Basicamente duas lições podem ser tiradas dessa derrota de Spider, e a primeira delas é que não se deve subestimar seus adversários. No caso do lutador brasileiro era seu adversário norte-americano, e no caso das três empresas citadas era o mercado e todos seus fatores (concorrência, mudanças na legislação, altos e baixos, expectativas dos acionistas, etc.). Se falarmos da Kodak e da Varig, poderíamos especificamente falar de miopia de marketing (algo tratado em um post do dia 25/11/2012), que pode ser resumida a uma visão curta de muitas empresas, impedindo-as de definir adequadamente suas possibilidades em seus setores. No caso das empresas de Eike Batista, que estão passando por sérios apuros nas últimas semanas, poderíamos atribuir isso às expectativas bem longe da realidade dadas pelo nosso Barão de Munchhausen Mauá do século XXI.

A segunda lição a se tirar é que eventualmente será necessário mudar a estratégia, mesmo ganhando.
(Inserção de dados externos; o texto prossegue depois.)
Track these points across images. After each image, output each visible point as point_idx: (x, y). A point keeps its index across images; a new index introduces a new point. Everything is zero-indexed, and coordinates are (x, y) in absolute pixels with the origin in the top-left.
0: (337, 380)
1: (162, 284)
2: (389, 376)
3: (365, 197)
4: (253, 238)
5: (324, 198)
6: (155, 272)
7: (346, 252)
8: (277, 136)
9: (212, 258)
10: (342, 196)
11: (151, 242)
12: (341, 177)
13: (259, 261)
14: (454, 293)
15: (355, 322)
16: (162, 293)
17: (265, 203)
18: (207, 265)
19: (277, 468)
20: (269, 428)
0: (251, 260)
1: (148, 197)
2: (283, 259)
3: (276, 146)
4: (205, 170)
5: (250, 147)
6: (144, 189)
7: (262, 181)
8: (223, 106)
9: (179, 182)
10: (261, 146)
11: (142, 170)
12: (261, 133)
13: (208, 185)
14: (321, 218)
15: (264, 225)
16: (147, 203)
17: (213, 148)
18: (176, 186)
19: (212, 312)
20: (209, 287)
É bem provável que muitos fãs de lutas vão dizer que essa "subestimada" que Anderson Silva fazia com seus adversários era uma estratégia para desestabilizá-los e que isso era usado há vários anos e dava certo, e concordo com isso, até porque em todas as lutas que eu assisti dele ele volta e meia abaixava a guarda e ficava esquivando de um lado para outro como boneco de posto de gasolina no intuito de fazer seu oponente errar. A questão, é que como qualquer estratégia repetida à exaustão, uma hora alguém de entre os adversários de Spider iria estudá-la melhor e por que não, treinar uma forma de não fazer o jogo do lutador brasileiro. Provavelmente o Chris Weidman fez isso e mesmo não sendo necessariamente melhor que o Spider, por apenas ter entendido a fundo essa estratégia e a neutralizado, levou o brasileiro à lona e tomou o cinturão.

Algo semelhante vale para o mercado. No caso da Kodak, se tivessem optado por ter entrado de cabeça no mundo das câmeras digitais em vez de continuarem apostando nas máquinas e materiais da fotografia tradicional (que eram excelentes, tenho várias fotos minhas armazenadas em um papel da marca norte-americana) provavelmente não teriam pedido concordata. No caso da Varig, se tivessem percebido que não daria para oferecer jantar com louça e talheres em voos de classe econômica (segundo relatos de um amigo meu) enquanto suas concorrentes no máximo davam amendoim e água (especialmente depois da crise aérea pós 11 de setembro e do advento do conceito low cost com o surgimento da GOL em 2002), ela poderia ser mais uma opção no mercado até hoje. No caso da EBX, bem...Se simplesmente tivessem estabelecido metas mais realistas e realmente "matassem a cobra e mostrassem o pau (e a cobra morta, claro)", provavelmente o ex-oitavo homem mais rico do mundo não estaria agora com o pirex na mão para seus credores. Não dá para convencer que conseguiu algo apenas falando. Não por muito tempo.


Enfim, Anderson Silva, Kodak, Varig e EBX tem coisas em comum:

Ambos subestimaram seus adversários;

Ambos não mudaram suas estratégias por acharem que continuariam ganhando sempre;

Ambos foram ou estão sendo nocauteados.